Ну, про «куролесить», которое у нас богохульно образовалось из греческого «Господи помилуй» (кирие элейссон), не знает только ленивый. И опять же, понятно, что с тех пор как полюбил русский человек греческий язык, так все и любит, на языке вертит да поплевывает. Уж больно слова выпеваются красивые. И для следующих поколений — загадочные. Не сразу понятно даже бывает, отчего в такой вот, а не в другой форме закрепился греческий корешок в русском цветке. А то и в маковой головке.
Всякий знает, что христианская церковь запрещает языческие гадания и прочие магические практики. Но ведь как это объяснить взрослому человеку, пожелавшему приобщиться к церковной жизни как раз ради этих самых магических практик? Ему говорят: мол, молись и трудись. А он иной раз не понимает или понимать не хочет. Думает, что молитва — это набор звуков, которые надо в правильном порядке пробубнить, а кому надо, тот, дескать, и разберется. Абракадабра заклинательная. В московском метро сейчас народ вперемежку с судоку как раз молитвенники читает. Повторяют губы за глазами «молитву над бесноватым», «заговор на не вернувшего долг», «отворот для жениха-наркомана», «приворот элитного-богатого», «молитву от головной боли». Смотрел-смотрел, через плечо заглядывал, вчитывался в эту околесицу, в магические формулы «от полового бессилия», «от звона в ушах», «от муравьев на кухне», «от соседки голенастой» — и вдруг осенило меня, что слово это — «околесица» — тоже греческое!

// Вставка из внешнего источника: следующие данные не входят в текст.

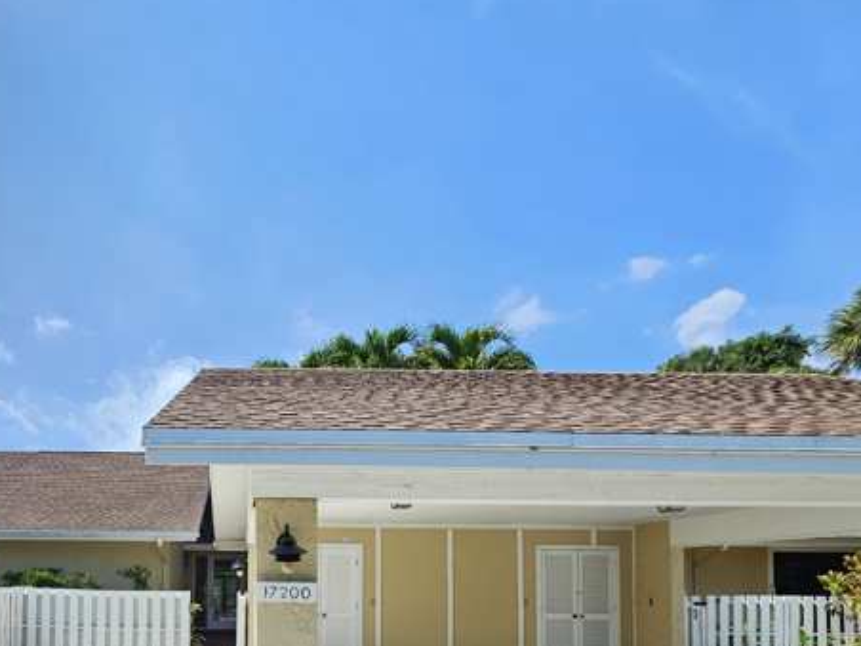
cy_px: 560
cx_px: 251
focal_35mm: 23
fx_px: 572
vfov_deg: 52.9
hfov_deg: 70.5
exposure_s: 1/1258
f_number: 2.2
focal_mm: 2.2
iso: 50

Русский же человек не может произнести звук, изображаемый греческой фитой и с греческим словом «молитва» — ἀκολουθία — обошелся как с «аколесией», превратив именно ее, абракадабру эту, в околесицу. А что же наш Фасмер, думаю. Сплоховал великий этимолог — связал со следом от колеса на повороте — околесиной. А откуда ж в околесице колесу появиться? Неоткуда.
Околесица — это и есть непонятное заклинание. Вроде и городит человек что-то, и вроде звучание отдельных слов — теплое, намоленное за столетия, а все-таки ни бельмеса непонятно. Несет околесицу, повторяет чужой вздор.
В неожиданных превращениях греческих звуков в русские есть много неброской красоты. Но слишком широко крыловскому Ермалафиду гулять по планете не дали. Как и чеховский Елдырин, не очень-то большого внимания удостоился этот персонаж у словолюбивого нашего народа. И в школе, когда Крылова да Чехова проходят, ну как деткам объяснишь баловство великих знатоков языка? А ведь интересно и — главное! — деткам полезно, что не одни они перед неведомой стеной жизни.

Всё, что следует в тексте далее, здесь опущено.